If you answered ‘France’ to both questions, you can go straight to the front of the class. According to the newly published report by the Observatoire Mondiale du Rosé in Provence, that’s where 29% of all the world’s exported pink wine goes. Germany, the next country on the list, doesn’t even buy half as much, but with its 14% and the UK’s 10% it is part of a duo of nations that ships in nearly a quarter of the world’s rosé exports.

 

Import charts
Data from l'Observatoire Mondiale du Rosé

 

Most readers might reasonably be wondering why the biggest pink wine producer in the world needs to look elsewhere for stock. And where they found it.
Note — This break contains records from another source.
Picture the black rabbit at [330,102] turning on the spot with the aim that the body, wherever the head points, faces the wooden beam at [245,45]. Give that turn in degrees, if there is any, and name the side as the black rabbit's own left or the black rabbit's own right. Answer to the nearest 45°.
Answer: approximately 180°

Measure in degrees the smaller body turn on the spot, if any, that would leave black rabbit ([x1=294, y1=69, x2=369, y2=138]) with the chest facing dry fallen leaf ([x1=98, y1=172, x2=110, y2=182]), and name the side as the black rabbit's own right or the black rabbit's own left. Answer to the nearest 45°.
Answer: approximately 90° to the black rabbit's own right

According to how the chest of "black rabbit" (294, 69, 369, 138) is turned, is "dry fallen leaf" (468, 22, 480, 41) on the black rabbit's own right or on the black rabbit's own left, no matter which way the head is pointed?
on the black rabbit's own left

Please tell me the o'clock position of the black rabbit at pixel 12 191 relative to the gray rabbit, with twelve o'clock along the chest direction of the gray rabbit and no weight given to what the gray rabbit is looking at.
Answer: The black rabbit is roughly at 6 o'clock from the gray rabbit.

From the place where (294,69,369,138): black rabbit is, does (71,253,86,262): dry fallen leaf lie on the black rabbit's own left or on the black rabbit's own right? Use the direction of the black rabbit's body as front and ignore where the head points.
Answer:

The answers are revealed elsewhere in the Observatoire’s charts and data. First, there’s the fact that French wine drinkers have become very fond of rosé. In 2019, it represented 35% of all the wine they drank, four percent more than a decade earlier. French supermarkets now sell more pink wine than white. 

Second there’s the other biggest player in the pink market. Spain, the world’s second biggest producer of the style, has an even more commanding share of its exports than France has of its imports: a staggering 41% by volume. France, by contrast only has a meagre 14%, just behind Italy’s 15%.

 

Export charts
Data from l'Observatoire Mondiale du Rosé

 

But when one shifts the focus from volume to value, the picture changes dramatically. The cheapness of Spain’s exported rosé is revealed by the fact that it plummets from first to third in the rankings, with just 18% - behind Italy (21%) and France (34%).

Given data from the UN Comtrade database that France is regularly the biggest importer of Spanish bulk wine, it is fairly easy to join the dots.

 

European rosé
A typical example of 'European' rosé on the French market

 

France ships in large volumes of cheap Spanish rosé in bulk, most of which is sold to French consumers in the form of Euroblends (often in Bag-in-Box). This allows its producers to export their own, more premium, pink wine to other markets that are ready to pay the higher prices. Top of this list, of course is the US, which only imports nine percent of the world’s export volume, but has the lion’s share of nearly a quarter (23%) by value.

All of this reminds me of a conversation I had with a fellow airline passenger, 30 or so years ago, shortly after French farmers had angrily set fire to trucks full of English lamb. The man sitting next to me was one of New Zealand’s biggest sheep farmers, and he surprised me by expressing his sympathy for the Frenchmen. “Your country” he said to me “produces some of the best lamb in the world, particularly in Wales.

“Unfortunately”, he continued, “Britons aren’t prepared to pay for it. They prefer to buy the cheap frozen lamb I produce. So British farmers send the good stuff over the Channel to Paris where it is happily bought at premium prices by restaurateurs who appreciate its quality. And that’s why France’s sheep farmers get annoyed.”

I never thought I’d see parallels between penny-pinching British carnivores and bargain-hunting Gallic rosé fans, but that’s certainly the way I read the Observatoire data, and it came as a helpful reminder always to look behind statistics and news stories.